--- YOUR OBJECTIVE ---
Transcribe every entry exactly, leaving out any pictures.
MATERIAL SHOWN below:
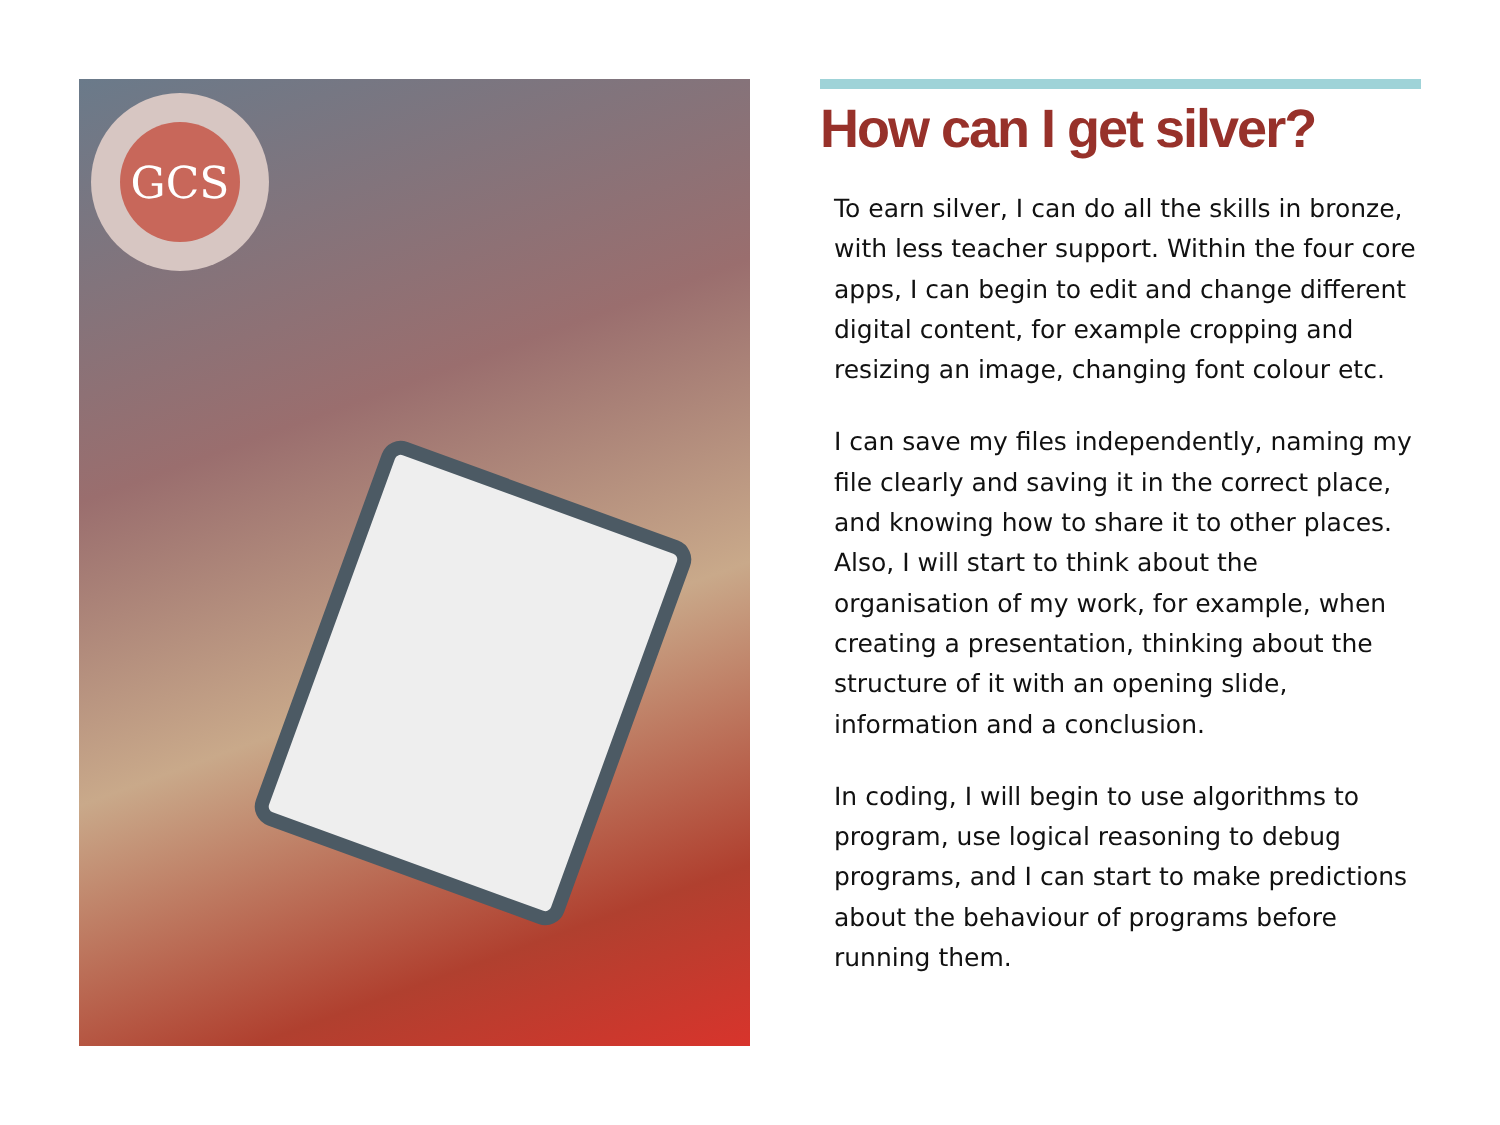GCS
How can I get silver?
To earn silver, I can do all the skills in bronze, with less teacher support. Within the four core apps, I can begin to edit and change different digital content, for example cropping and resizing an image, changing font colour etc.
I can save my files independently, naming my file clearly and saving it in the correct place, and knowing how to share it to other places. Also, I will start to think about the organisation of my work, for example, when creating a presentation, thinking about the structure of it with an opening slide, information and a conclusion.
In coding, I will begin to use algorithms to program, use logical reasoning to debug programs, and I can start to make predictions about the behaviour of programs before running them.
End of MATERIAL SHOWN.
--- EXERCISE OUTPUT ---
GCS
How can I get silver?
To earn silver, I can do all the skills in bronze, with less teacher support. Within the four core apps, I can begin to edit and change different digital content, for example cropping and resizing an image, changing font colour etc.
I can save my files independently, naming my file clearly and saving it in the correct place, and knowing how to share it to other places. Also, I will start to think about the organisation of my work, for example, when creating a presentation, thinking about the structure of it with an opening slide, information and a conclusion.
In coding, I will begin to use algorithms to program, use logical reasoning to debug programs, and I can start to make predictions about the behaviour of programs before running them.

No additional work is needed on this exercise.